When the temperature at FrostControl is below about 7°C, first switch on the heater to warm the installation compartment and FrostControl. After several minutes, when the temperature at FrostControl is above 7°C, the drain valve can be closed.


Switch on power for water pump (main or pump switch).


Open hot water taps in kitchen and bathroom, (set preselecting mixing taps or single-lever fittings to “hot”). Leave the fittings open for as long as it takes for the boiler to displace the air and fill up, and the water to flow without interruption.


If just the cold water system is being operated, without using the water heater, the heater tank also fills up with water. To avoid frost damage, the boiler must be drained through the drain valve, even if it was not operated.


When connecting to a central water supply (rural or city mains), a pressure reduction valve must always be installed to prevent pressures above 2.8 bar from developing in the water heater."


I use the following technique that I've found allows the water system to be 'bled' quickly and effectively.


Having filled the motorhome's freshwater-tank, I begin the process by placing the shower-head in a small bucket. I open the shower's HOT-WATER outlet and switch on the water-pump. This causes the heater's water-boiler to begin to fill (exhausting the air within it through the shower-head) and I keep the pump running (it will need to run for several minutes) until water flows from the shower-head smoothly and free of air. I then do the same with the shower's cold-water outlet, which takes much less time as there's only a small amount of air in the cold-water pipework leading to the cold-water shower-outlet. I then repeat the process (again using the bucket) for the wash-basin and kitchen-sink outlets. When this exercise has been completed the water-boiler and all the fresh-water pipework will be free of air and should remain so until the system is next drained down.

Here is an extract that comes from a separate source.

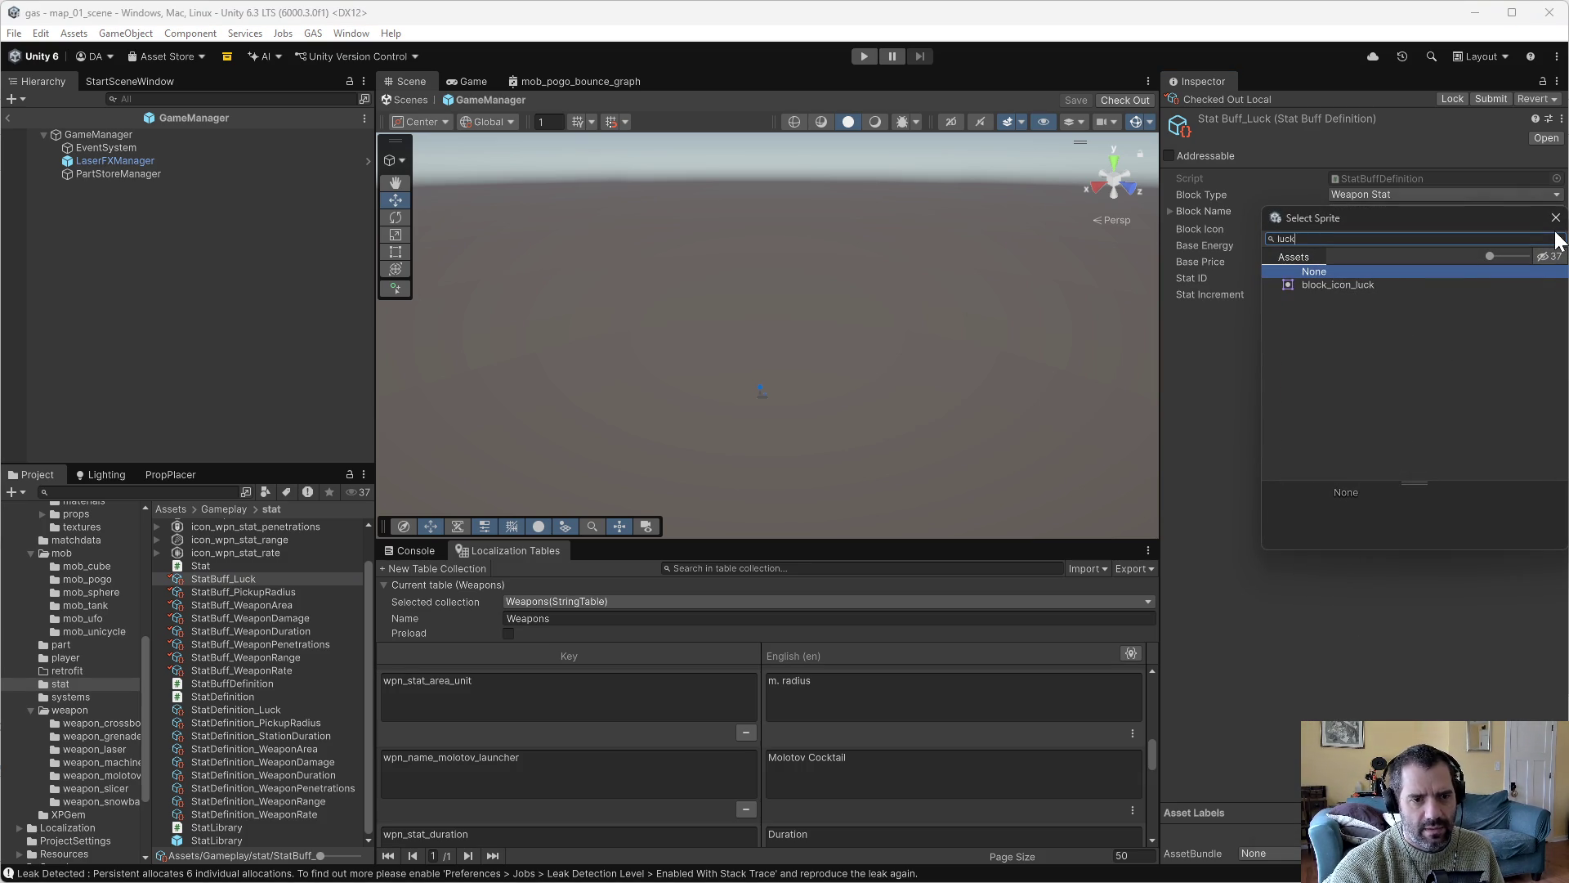
click(1326, 286)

(I begin with the shower and use a bucket simply because plenty of air and water will inevitably be spat out from the water-outlets during the initial bleeding stage. Normally the bucket prevents any splashing: if it doesn't, then I'd rather the water splashed into the shower-tray than all over the living-area floor.)


If the pump's slower 'hot water' reaction has been noticed immediately after the water system has been refilled and bled, then (as in Keith's case) it's quite likely that the system has not been bled adequately. In such an instance it should be expected that there will be significant spitting and sputtering from hot-water outlets when hot water is subsequently run from them until the air left in the system's hot-water side has been expelled.


if there's no indication of air being expelled (ie. no spitting/sputtering) when water has been run through the hot-water taps in normal use for a while, it can be assumed that the system has been properly bled and, If the pump's reaction continues to be unusually slow when hot-water outlets are turned on, further bleeding won't improve matters.